No dia 30 de julho de 2014, o Banco Espírito Santo (BES) anuncia um prejuízo de 3,6 mil milhões de euros no exercício do primeiro semestre de 2014, reflexo de uma gestão gravemente danosa e violadora de normas básicas da actividade bancária.
Os prejuízos atingiram um valor largamente superior à almofada de segurança de capital que o banco dispunha. O BES, com cerca de 20% de quota de mercado, entrou numa situação de risco de incumprimento das suas obrigações a curto prazo. A perda da licença bancária era praticamente inevitável.
O governo PSD/CDS-PP optou por uma medida de resolução que criou o Novo Banco (NB), o chamado “banco bom”, com os ativos considerados não tóxicos do BES e uma injeção de 4,9 mil milhões de euros de fundos públicos com vista à sua posterior alienação a privados, como veio a acontecer.
Após as eleições de 2015, o governo PS recusou a possibilidade de nacionalização e manteve a estratégia anterior de venda do NB a privados. O banco é salvo da liquidação, com dinheiro público, e o processo de venda conduz à sua entrega à Lone Star. Para que o negócio se consumasse, a Lone Star, um fundo abutre norte americano, exigiu ao Estado português uma contragarantia pública de 3,9 mil milhões de euros.
À custa dos contribuintes portugueses, a Lone Star fez um negócio sem riscos, passou a ter 100% do controlo do banco, com o único compromisso de injectar mil milhões no NB (não se sabe se injetou ou não). O objetivo é vir a vender o Novo Banco logo que as condições de mercado lhe sejam favoráveis, mesmo que isso implique a falência de empresas dependentes do financiamento do ex-BES e de milhares de despedimentos.
Antes da entrega à Lone Star, o Novo Banco valeria em termos contabilísticos cerca de 5 mil milhões de euros. Acresce à injeção inicial de 4,9 mil milhões de euros, a garantia pública de 3,9 mil milhões, num total de 8,8 mil milhões de euros de fundos públicos que passaram a ser inteiramente controlados pelo fundo abutre norte americano.
O interesse público está claramente em causa em todo este processo. O Governo tem dito que foi a “solução menos má”, argumentando que no caso de nacionalização teria de ser o Estado a arcar com todas as responsabilidades.
De facto, o Estado já está a arcar com todas as responsabilidades. Com a agravante de ter perdido totalmente o controlo de 8,8 mil milhões de euros de fundos públicos, que serão completamente executados pela Lone Star e que servirão para realização de lucros numa futura venda do NB. O Estado perde o dinheiro e a possibilidade de gerir um banco importante para a economia nacional.

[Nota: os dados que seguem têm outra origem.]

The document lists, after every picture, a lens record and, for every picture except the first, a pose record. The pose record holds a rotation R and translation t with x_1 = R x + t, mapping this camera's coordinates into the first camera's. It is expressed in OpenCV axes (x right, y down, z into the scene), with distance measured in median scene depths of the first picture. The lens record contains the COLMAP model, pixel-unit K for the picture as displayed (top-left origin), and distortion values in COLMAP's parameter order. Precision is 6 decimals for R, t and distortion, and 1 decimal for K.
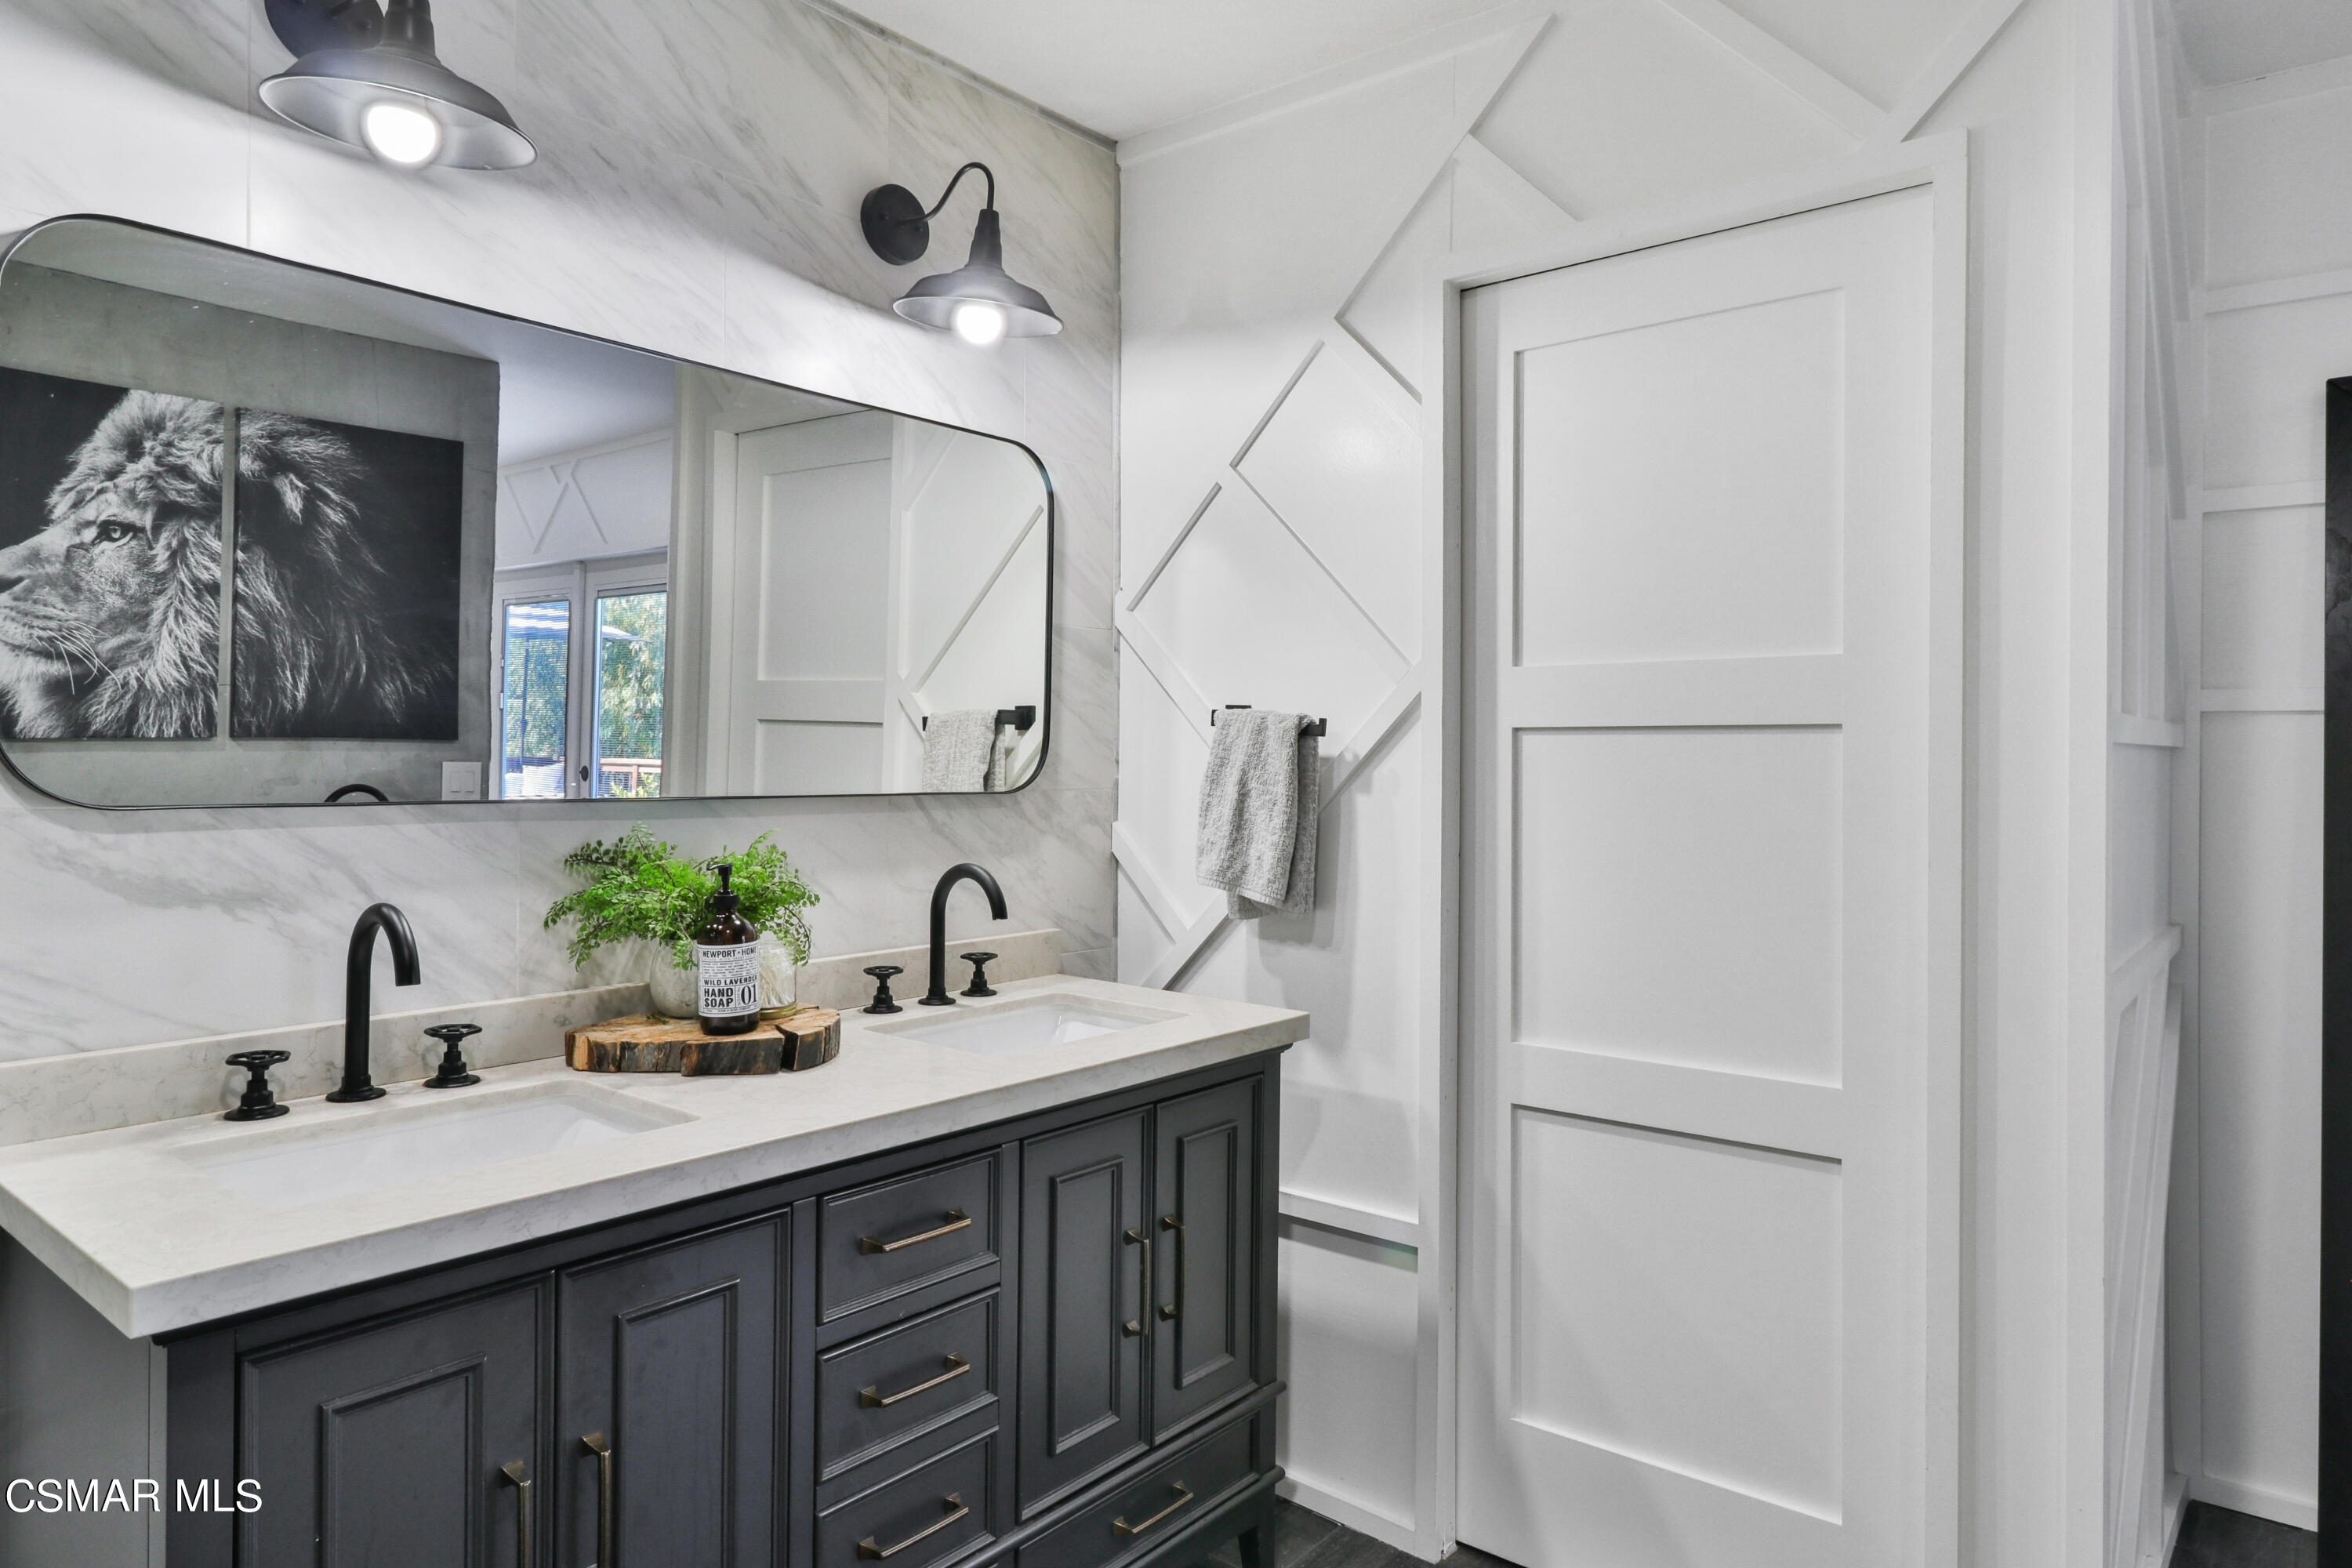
lens RADIAL K [[1422.6, 0, 1173.2], [0, 1422.6, 765.4], [0, 0, 1]] dist [0.016991, -0.001735]
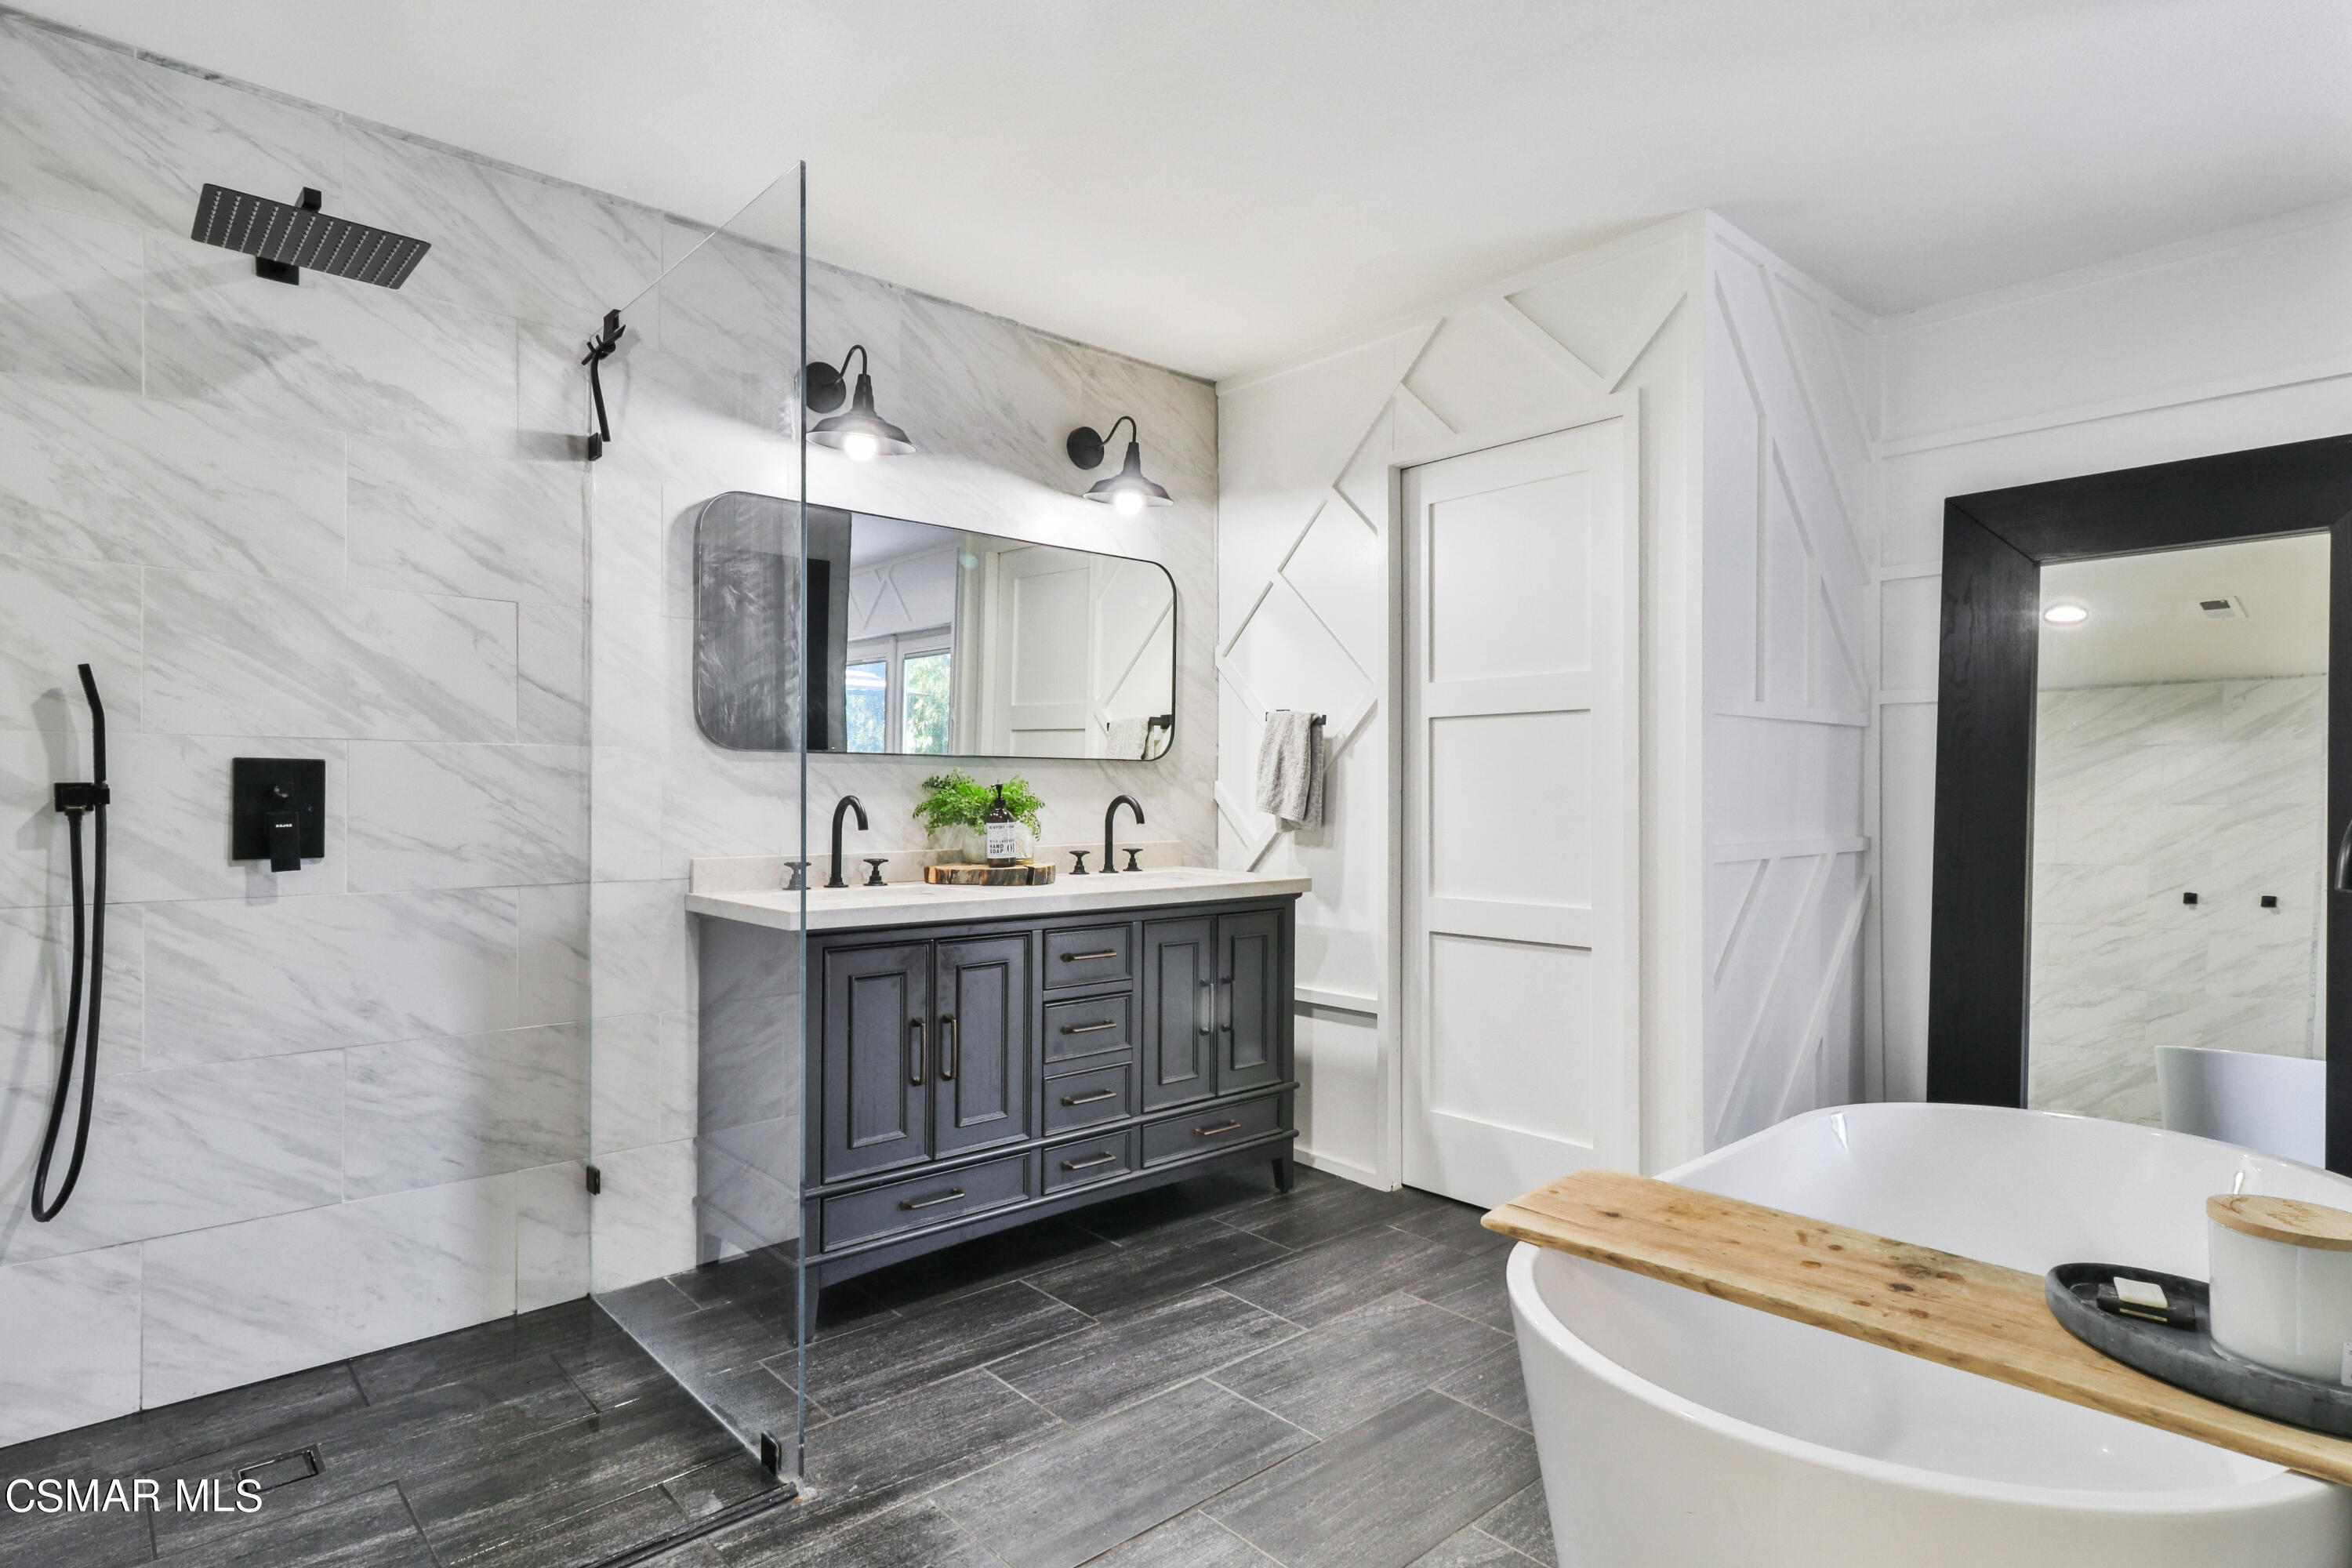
lens RADIAL K [[1205.5, 0, 1164.6], [0, 1205.5, 781.2], [0, 0, 1]] dist [0.027844, -0.011452]
pose [[0.988340, -0.006150, -0.152138, 0.141683], [0.004420, 0.999922, -0.011708, 0.068112], [0.152198, 0.010899, 0.988290, -0.523203]]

Há quem argumente que a nacionalização poderia originar um contencioso com a UE. É previsível que Bruxelas reagisse, como reagiu com o aumento do salário mínimo nacional, com a recapitalização da CGD ou com a nacionalização do banco Monte dei Paschi di Siena, em Itália, que acabou por ser concretizada. Contudo, a nacionalização está prevista na própria diretiva europeia sobre resolução e recuperação bancária, quando há perdas significativas, como aconteceu com o BES. Se a defesa do interesse público nacional exige esse confronto, o Estado português não lhe pode fugir e deve preparar-se para o fazer.

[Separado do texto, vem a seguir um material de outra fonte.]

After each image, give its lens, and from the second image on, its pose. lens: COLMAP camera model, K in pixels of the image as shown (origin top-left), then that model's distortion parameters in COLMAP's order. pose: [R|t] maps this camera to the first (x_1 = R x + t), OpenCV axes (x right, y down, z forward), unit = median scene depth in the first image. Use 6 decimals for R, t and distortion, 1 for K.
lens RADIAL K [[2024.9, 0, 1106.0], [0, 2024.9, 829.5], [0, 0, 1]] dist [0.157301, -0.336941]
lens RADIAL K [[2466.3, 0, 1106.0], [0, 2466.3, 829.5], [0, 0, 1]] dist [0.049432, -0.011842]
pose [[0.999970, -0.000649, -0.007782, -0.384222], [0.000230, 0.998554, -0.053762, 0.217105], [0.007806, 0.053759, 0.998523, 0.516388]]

Do governador do Banco de Portugal já nada se espera. Governo e Presidente da República fizeram em conjunto o caminho que desembocou nesta situação penalizadora dos contribuintes. Colocar fundos públicos a suportar o negócio privado de um fundo abutre norte-americano é insustentável. Cabe à Assembleia da República assegurar a defesa do interesse público, colocar cobro a esta sangria de recursos públicos para a banca privada, com evidente prejuízo para as contas públicas e para a economia do país.
A Assembleia da República tem a obrigação de aprovar um Projeto Lei que, por via de nacionalização, assegure o controlo público da estrutura acionista do Novo Banco, nos termos do Regime Jurídico de Apropriação Pública, no sentido de salvaguardar o interesse público nacional.